When you spot the word "rake" in a line of the data below, copy that line.

DATA FOR THIS TASK –
- - - -

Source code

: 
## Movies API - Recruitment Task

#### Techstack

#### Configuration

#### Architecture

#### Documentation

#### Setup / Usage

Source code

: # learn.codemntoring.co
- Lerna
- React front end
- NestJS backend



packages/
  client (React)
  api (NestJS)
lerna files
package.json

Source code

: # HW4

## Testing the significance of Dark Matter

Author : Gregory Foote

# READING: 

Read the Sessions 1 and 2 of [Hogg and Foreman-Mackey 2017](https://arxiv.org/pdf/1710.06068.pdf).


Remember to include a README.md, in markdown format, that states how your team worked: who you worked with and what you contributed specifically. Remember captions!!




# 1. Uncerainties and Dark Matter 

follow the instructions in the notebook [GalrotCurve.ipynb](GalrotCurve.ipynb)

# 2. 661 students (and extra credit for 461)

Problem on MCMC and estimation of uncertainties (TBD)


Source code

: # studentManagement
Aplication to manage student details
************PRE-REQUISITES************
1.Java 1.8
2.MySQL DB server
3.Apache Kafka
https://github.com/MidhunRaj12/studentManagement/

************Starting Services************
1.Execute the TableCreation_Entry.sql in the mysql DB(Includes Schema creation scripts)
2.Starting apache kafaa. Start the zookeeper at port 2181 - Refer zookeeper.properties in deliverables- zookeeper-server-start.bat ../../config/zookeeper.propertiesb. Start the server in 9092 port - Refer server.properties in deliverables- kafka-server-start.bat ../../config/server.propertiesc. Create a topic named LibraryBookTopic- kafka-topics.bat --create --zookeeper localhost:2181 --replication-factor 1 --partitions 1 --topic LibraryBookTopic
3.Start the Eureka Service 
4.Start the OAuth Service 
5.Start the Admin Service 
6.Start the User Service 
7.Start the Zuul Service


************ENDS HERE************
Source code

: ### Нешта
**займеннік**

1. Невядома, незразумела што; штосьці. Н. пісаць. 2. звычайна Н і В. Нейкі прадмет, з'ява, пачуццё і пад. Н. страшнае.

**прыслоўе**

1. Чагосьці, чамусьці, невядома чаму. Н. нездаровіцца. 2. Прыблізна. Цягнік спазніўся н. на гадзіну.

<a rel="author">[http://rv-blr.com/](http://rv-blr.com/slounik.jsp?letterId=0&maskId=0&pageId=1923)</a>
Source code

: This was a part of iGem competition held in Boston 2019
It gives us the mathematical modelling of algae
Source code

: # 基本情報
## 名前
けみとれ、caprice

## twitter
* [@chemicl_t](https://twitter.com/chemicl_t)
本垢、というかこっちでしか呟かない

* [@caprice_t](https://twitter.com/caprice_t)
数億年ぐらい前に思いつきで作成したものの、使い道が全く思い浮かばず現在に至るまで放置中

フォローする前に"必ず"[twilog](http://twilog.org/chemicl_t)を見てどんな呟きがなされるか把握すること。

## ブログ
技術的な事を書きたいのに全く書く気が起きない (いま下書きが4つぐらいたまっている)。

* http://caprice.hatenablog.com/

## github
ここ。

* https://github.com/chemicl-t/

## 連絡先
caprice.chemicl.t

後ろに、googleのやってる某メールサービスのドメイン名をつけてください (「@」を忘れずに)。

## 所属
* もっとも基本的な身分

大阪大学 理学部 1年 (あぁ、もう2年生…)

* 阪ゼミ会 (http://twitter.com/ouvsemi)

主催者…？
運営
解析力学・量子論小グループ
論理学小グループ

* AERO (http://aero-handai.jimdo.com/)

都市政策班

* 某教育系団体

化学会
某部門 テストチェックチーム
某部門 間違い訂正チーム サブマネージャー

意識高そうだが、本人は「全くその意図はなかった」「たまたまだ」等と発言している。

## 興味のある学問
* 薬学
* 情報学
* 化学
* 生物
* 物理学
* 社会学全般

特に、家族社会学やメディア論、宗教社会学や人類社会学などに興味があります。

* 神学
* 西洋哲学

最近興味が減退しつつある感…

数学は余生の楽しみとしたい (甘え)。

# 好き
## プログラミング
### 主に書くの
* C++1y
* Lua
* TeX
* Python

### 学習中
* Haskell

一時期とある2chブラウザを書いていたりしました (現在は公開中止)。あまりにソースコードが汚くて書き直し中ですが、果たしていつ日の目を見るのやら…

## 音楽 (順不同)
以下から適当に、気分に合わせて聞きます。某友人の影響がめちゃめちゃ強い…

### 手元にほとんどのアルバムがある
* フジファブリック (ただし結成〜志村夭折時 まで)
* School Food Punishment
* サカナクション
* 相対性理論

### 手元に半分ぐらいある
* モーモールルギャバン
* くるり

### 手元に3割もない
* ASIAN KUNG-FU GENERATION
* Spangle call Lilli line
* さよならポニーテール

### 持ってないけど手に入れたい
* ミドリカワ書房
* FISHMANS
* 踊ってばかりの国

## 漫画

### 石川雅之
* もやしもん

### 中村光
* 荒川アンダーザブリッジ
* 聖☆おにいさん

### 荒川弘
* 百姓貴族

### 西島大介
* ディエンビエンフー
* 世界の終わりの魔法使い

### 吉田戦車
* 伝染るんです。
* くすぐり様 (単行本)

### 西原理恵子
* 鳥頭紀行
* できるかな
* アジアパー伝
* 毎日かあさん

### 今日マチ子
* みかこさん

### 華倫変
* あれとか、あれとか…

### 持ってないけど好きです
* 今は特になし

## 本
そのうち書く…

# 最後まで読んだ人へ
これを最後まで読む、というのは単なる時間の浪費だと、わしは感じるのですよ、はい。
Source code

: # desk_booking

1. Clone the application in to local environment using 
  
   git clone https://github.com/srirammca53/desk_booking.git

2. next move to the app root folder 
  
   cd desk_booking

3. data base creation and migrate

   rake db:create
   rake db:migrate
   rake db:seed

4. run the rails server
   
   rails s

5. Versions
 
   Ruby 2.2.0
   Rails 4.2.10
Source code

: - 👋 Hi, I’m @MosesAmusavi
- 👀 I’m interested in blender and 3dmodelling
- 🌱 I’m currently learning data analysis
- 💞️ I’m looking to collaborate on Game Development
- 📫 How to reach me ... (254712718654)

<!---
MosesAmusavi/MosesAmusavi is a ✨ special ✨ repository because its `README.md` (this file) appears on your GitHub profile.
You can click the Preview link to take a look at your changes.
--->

- - - -

RESULT OF THIS TASK –
   rake db:create
   rake db:migrate
   rake db:seed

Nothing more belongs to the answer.